### [Work to do]
Rewrite the material below, replacing each occurrence of "菸害防制" with "菸害防治" and leaving everything else unchanged.

### [Material]
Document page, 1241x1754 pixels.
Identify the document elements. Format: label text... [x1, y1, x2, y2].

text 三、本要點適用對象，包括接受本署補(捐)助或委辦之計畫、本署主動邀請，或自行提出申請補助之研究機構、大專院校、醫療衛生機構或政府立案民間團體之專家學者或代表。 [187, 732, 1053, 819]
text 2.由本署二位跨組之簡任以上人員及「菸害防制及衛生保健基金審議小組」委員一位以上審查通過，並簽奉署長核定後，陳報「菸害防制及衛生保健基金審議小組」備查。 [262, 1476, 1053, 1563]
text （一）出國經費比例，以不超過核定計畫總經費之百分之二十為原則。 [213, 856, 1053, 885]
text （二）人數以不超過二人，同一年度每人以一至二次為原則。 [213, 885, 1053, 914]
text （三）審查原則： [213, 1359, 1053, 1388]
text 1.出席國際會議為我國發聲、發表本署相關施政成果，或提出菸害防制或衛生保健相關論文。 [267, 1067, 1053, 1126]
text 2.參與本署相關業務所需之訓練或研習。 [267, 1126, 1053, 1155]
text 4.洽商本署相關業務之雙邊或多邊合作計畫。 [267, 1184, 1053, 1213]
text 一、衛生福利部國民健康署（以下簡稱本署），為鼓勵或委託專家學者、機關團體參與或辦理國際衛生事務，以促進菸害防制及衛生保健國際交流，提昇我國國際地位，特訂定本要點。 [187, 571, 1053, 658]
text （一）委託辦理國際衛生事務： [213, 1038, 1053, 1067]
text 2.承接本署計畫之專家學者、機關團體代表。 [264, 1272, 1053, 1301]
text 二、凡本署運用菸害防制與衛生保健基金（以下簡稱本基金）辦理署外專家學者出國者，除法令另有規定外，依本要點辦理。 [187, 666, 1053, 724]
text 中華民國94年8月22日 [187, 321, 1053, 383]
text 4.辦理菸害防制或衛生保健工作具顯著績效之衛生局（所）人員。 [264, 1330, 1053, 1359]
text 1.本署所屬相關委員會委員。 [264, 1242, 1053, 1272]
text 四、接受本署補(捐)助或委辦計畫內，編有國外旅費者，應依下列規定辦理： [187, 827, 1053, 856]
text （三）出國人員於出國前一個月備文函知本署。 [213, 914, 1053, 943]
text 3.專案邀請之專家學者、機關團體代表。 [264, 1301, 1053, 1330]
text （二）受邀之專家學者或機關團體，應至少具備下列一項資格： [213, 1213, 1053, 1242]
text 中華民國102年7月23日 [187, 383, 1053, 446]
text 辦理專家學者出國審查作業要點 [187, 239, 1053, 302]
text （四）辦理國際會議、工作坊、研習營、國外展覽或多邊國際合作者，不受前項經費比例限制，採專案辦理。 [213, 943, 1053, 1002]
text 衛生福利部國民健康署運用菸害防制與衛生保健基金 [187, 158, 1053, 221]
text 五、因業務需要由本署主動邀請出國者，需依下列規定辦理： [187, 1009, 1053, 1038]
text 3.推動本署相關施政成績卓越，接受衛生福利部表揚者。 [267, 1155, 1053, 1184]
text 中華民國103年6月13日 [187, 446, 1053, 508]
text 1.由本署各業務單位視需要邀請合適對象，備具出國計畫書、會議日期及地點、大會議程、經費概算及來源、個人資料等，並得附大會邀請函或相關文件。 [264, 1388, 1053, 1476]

### [Output for this task]
Document page, 1241x1754 pixels.
Identify the document elements. Format: label text... [x1, y1, x2, y2].

text 三、本要點適用對象，包括接受本署補(捐)助或委辦之計畫、本署主動邀請，或自行提出申請補助之研究機構、大專院校、醫療衛生機構或政府立案民間團體之專家學者或代表。 [187, 732, 1053, 819]
text 2.由本署二位跨組之簡任以上人員及「菸害防治及衛生保健基金審議小組」委員一位以上審查通過，並簽奉署長核定後，陳報「菸害防治及衛生保健基金審議小組」備查。 [262, 1476, 1053, 1563]
text （一）出國經費比例，以不超過核定計畫總經費之百分之二十為原則。 [213, 856, 1053, 885]
text （二）人數以不超過二人，同一年度每人以一至二次為原則。 [213, 885, 1053, 914]
text （三）審查原則： [213, 1359, 1053, 1388]
text 1.出席國際會議為我國發聲、發表本署相關施政成果，或提出菸害防治或衛生保健相關論文。 [267, 1067, 1053, 1126]
text 2.參與本署相關業務所需之訓練或研習。 [267, 1126, 1053, 1155]
text 4.洽商本署相關業務之雙邊或多邊合作計畫。 [267, 1184, 1053, 1213]
text 一、衛生福利部國民健康署（以下簡稱本署），為鼓勵或委託專家學者、機關團體參與或辦理國際衛生事務，以促進菸害防治及衛生保健國際交流，提昇我國國際地位，特訂定本要點。 [187, 571, 1053, 658]
text （一）委託辦理國際衛生事務： [213, 1038, 1053, 1067]
text 2.承接本署計畫之專家學者、機關團體代表。 [264, 1272, 1053, 1301]
text 二、凡本署運用菸害防治與衛生保健基金（以下簡稱本基金）辦理署外專家學者出國者，除法令另有規定外，依本要點辦理。 [187, 666, 1053, 724]
text 中華民國94年8月22日 [187, 321, 1053, 383]
text 4.辦理菸害防治或衛生保健工作具顯著績效之衛生局（所）人員。 [264, 1330, 1053, 1359]
text 1.本署所屬相關委員會委員。 [264, 1242, 1053, 1272]
text 四、接受本署補(捐)助或委辦計畫內，編有國外旅費者，應依下列規定辦理： [187, 827, 1053, 856]
text （三）出國人員於出國前一個月備文函知本署。 [213, 914, 1053, 943]
text 3.專案邀請之專家學者、機關團體代表。 [264, 1301, 1053, 1330]
text （二）受邀之專家學者或機關團體，應至少具備下列一項資格： [213, 1213, 1053, 1242]
text 中華民國102年7月23日 [187, 383, 1053, 446]
text 辦理專家學者出國審查作業要點 [187, 239, 1053, 302]
text （四）辦理國際會議、工作坊、研習營、國外展覽或多邊國際合作者，不受前項經費比例限制，採專案辦理。 [213, 943, 1053, 1002]
text 衛生福利部國民健康署運用菸害防治與衛生保健基金 [187, 158, 1053, 221]
text 五、因業務需要由本署主動邀請出國者，需依下列規定辦理： [187, 1009, 1053, 1038]
text 3.推動本署相關施政成績卓越，接受衛生福利部表揚者。 [267, 1155, 1053, 1184]
text 中華民國103年6月13日 [187, 446, 1053, 508]
text 1.由本署各業務單位視需要邀請合適對象，備具出國計畫書、會議日期及地點、大會議程、經費概算及來源、個人資料等，並得附大會邀請函或相關文件。 [264, 1388, 1053, 1476]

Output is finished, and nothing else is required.